Главной целью восстановления жевательных зубов является, прежде всего, функциональная реабилитация. Функциональность, в свою очередь, обусловлена анатомической правильностью и точностью изготавливаемой конструкции. Выпуклая и рельефная жевательная поверхность образует множественные точечные контакты с зубами-антагонистами, равномерно распределяя окклюзионную нагрузку. Контактные точки должны быть небольшими по площади, обеспечивая быстрое размыкание зубов при экскурсионных движениях.

Широкие и плоские смыкающиеся поверхности с большей вероятностью останутся в контакте при движениях нижней челюсти. При этом возникает трение, приводящее к более выраженному износу зубов и реставраций и снижению жевательной эффективности. Едва ли кто-нибудь станет оспаривать необходимость точного воспроизведения жевательной морфологии при проведении реставрации.

Однако достижение этой цели для подавляющего большинства докторов сопряжено со значительными трудностями.

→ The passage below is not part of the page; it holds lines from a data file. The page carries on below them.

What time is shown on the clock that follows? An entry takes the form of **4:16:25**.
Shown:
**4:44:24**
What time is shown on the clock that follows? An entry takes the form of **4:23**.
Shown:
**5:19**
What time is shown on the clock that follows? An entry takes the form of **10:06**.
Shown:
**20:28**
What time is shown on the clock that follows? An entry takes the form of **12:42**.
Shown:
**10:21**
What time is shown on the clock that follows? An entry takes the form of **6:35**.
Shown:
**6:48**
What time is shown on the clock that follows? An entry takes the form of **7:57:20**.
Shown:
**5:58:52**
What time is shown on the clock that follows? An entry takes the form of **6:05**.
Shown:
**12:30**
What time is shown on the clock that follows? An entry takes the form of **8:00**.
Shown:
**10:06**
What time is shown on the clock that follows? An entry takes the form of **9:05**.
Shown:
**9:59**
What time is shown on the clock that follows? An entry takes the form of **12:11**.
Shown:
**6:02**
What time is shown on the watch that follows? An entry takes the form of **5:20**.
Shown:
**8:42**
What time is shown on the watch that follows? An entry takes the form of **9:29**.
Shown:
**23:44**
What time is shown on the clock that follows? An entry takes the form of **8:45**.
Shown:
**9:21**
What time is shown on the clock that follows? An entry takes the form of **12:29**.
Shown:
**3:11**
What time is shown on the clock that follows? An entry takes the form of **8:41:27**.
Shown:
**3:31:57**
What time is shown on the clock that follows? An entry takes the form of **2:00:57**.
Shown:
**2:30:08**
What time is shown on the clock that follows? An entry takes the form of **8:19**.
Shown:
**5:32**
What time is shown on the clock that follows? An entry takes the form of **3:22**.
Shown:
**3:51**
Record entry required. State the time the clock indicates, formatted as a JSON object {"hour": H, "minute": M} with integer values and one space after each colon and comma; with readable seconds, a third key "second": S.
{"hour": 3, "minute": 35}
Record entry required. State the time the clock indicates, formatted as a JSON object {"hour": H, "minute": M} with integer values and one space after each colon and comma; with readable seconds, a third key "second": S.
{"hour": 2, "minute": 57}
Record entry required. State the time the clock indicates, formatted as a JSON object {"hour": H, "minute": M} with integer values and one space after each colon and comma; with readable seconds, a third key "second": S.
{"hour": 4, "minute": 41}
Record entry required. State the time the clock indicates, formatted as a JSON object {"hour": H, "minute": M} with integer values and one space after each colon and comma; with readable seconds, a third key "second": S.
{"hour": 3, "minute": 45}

Одной из самых распространенных проблем является то, что врачу после кропотливой и длительной моделировки жевательной по­­­верхности приходится нещадно спиливать бором все бугорки и фиссуры на этапе интеграции зуба в окклюзию.

Подходы к восстановлению жевательной поверхности

Подходы, которые будут рассмотрены в этой статье, призваны в значительной степени облегчить работу врачей.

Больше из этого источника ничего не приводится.